Aan het einde van de cursus kan de student:
- woordklassen en zinsdelen in het Duits herkennen en in het Duits benoemen;
- op een academische manier in schriftelijk Duits beargumenteren
- waarom een woord tot een bepaalde woordklasse behoort
- waarom een zinsdeel een bepaalde syntactische functie heeft
- waarom een complexe zins een bepaalde structuur heeft en
- waarom een tekst een bepaalde structuur heeft;
- de onderlinge afhankelijkheid van woord- en zinsstructuur begrijpen en op een academische manier in Duits verklaren;
- bepaalde theoretische modellen van de Duitse syntaxis (bijv.
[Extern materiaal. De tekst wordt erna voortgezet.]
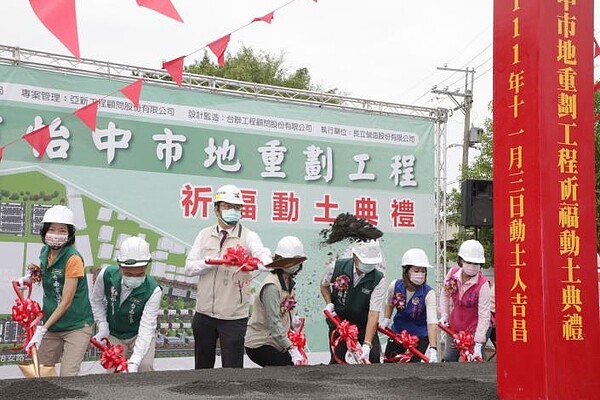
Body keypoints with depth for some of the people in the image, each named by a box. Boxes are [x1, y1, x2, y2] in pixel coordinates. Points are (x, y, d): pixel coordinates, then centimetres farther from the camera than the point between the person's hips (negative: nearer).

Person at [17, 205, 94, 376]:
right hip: (51, 325, 7)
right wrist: (30, 277, 5)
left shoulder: (73, 259, -19)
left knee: (67, 377, -12)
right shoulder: (45, 252, 2)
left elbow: (66, 302, -19)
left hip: (76, 326, -7)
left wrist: (42, 329, -18)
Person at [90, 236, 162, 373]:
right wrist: (102, 327, -9)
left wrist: (134, 363, -44)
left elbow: (146, 328, -36)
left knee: (145, 367, -18)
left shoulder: (153, 291, -31)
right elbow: (97, 300, -1)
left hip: (139, 334, -2)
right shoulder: (106, 275, -24)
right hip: (113, 334, 2)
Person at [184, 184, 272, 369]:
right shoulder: (205, 235, 6)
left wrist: (267, 261, -48)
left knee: (233, 369, -2)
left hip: (234, 317, -3)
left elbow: (262, 255, -25)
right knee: (202, 367, 18)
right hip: (204, 313, 4)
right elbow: (189, 267, 3)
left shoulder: (248, 237, -4)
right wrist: (212, 262, -15)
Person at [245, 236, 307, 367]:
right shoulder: (271, 286, -20)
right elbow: (274, 323, -25)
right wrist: (292, 349, -27)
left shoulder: (289, 282, 8)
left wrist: (292, 319, 2)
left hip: (275, 343, 9)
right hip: (259, 345, -9)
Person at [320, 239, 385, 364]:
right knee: (337, 360, -1)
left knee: (374, 358, -6)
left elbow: (373, 313, -28)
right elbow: (324, 285, 6)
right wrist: (329, 304, -11)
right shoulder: (336, 267, -18)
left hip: (364, 324, 0)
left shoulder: (378, 280, -23)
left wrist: (366, 344, -35)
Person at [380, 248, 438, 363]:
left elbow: (432, 322, -33)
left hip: (420, 337, -4)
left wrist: (433, 349, -42)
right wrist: (386, 320, -1)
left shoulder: (428, 293, -24)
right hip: (398, 332, 4)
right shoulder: (395, 286, -14)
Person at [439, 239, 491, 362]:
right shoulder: (452, 273, -12)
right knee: (449, 358, 15)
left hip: (476, 329, -5)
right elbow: (445, 294, 8)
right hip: (455, 326, 6)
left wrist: (478, 344, -32)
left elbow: (484, 315, -28)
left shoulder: (483, 284, -27)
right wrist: (444, 314, -3)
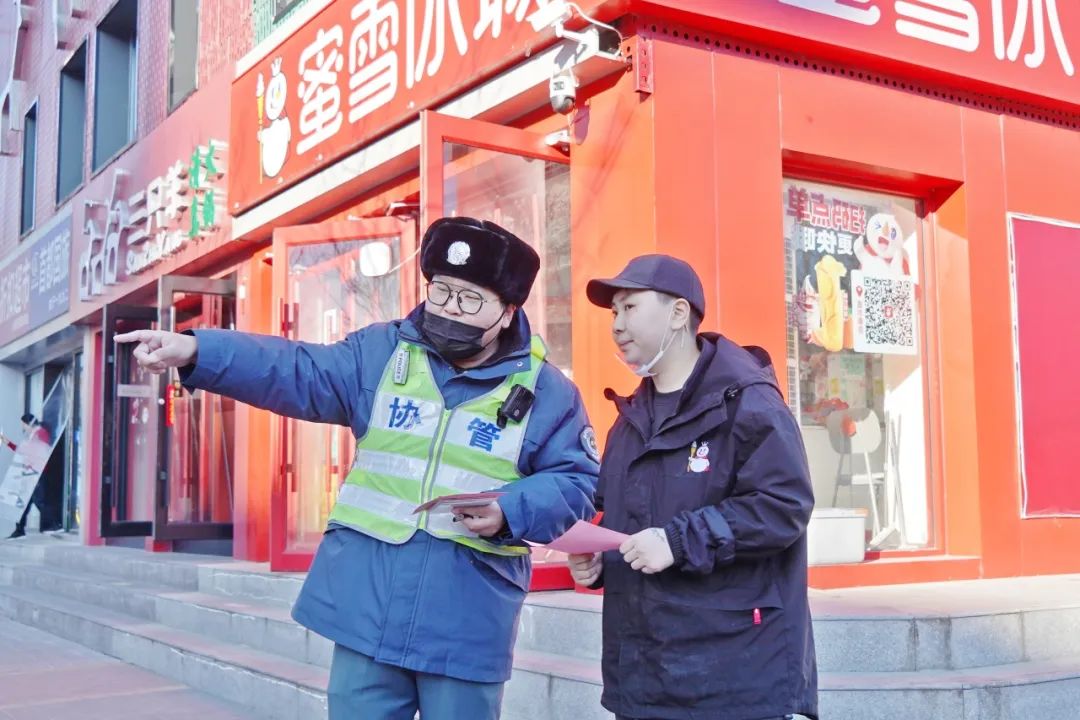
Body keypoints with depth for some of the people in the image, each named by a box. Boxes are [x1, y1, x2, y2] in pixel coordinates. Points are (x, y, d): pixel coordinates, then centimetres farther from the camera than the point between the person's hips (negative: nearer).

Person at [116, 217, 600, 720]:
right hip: (369, 605, 2)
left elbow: (577, 482, 0)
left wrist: (509, 513, -18)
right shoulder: (381, 353, 3)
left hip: (468, 623, -1)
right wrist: (197, 351, -20)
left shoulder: (546, 391, -1)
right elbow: (296, 372, -7)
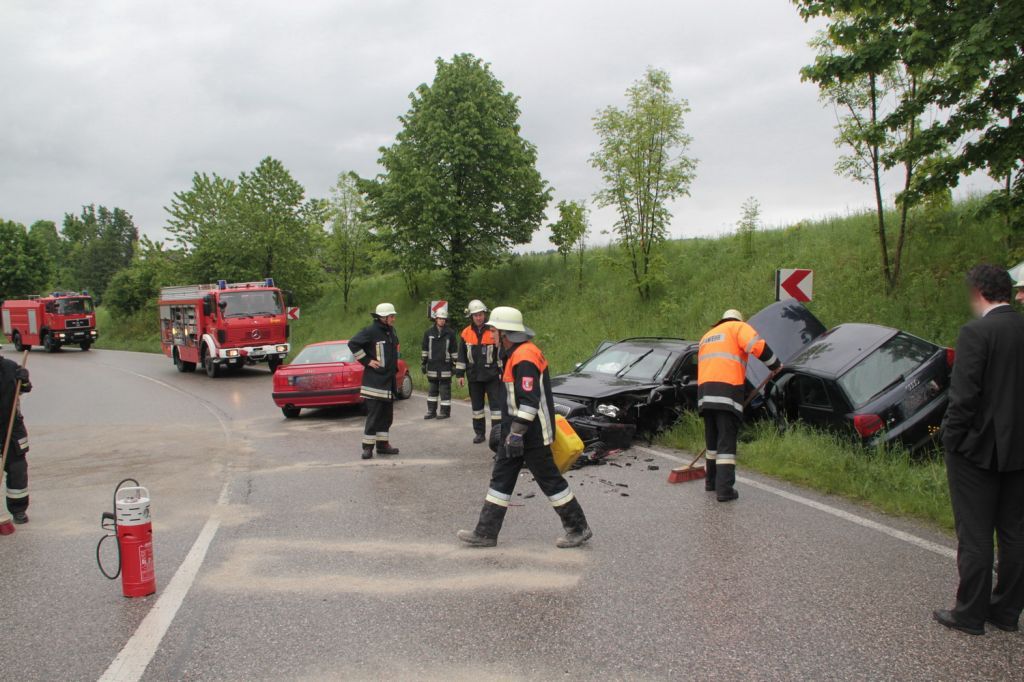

Stellungsfeldermodell, Valenz-Dependenzgrammatik) op desbetreffende Duitse zinnen toepassen;
- complexe Duitse zinnen en teksten van anderen en van zichzelf zelfstandig op grond van syntactische, de informatiestructuur betreffende en tekstpragmatische regels analyseren;
- Duitse zinnen en teksten met Nederlandse zinnen en teksten op grond van syntactische en tekstpragmatische regels vergelijken;
- op basis van syntactische en tekstlinguïstische criteria zoals zinsbouw, informatiestructuur, cohesie en coherentie Duitse teksten van anderen en van zichzelf zelfstandig verbeteren.
|
|
|
In de cursus Sprachwissenschaft 2 verwerven de studenten kennis en vaardigheden binnen de disciplines syntaxis (zinsbouw) en tekstlinguïstiek. In Periode 3 krijgen de studenten een overzicht van de morfo-syntaxis en de syntaxis van het Duits. De focus ligt hierbij op het herkennen en benoemen van woordklassen, zinsdelen en hun syntactische functies in zinnen van anderen en van zichzelf. Aan het einde van deze periode maken de studenten ook kennis met verschillende syntactische modellen (bijv. Stellungsfeldermodell, Valenz-Dependenzgrammatik) en leren deze toe te passen op Duitse zinnen.
In Periode 4 gaan we aan de slag met informatiestructuur en tekstpragmatiek binnen de hedendaagse Duitse taal. De studenten leren dat niet alleen syntactische regels, maar ook criteria die samenhangen met informatiestructuur (bijv. Topikalität en Bekanntheit) en tekstpragmatiek (bijv. cohesie en coherentie) de structuur van complexe zinnen en hele teksten beïnvloeden. De studenten leren deze criteria en hun communicatieve functie te benoemen. Zij leren de invloed van deze criteria op de structuur van zinnen en teksten vast te stellen en uit te leggen. Aan het einde van deze periode gaan we op basis van deze kennis aan de slag met de analyse en herziening van eigen tekstproducties.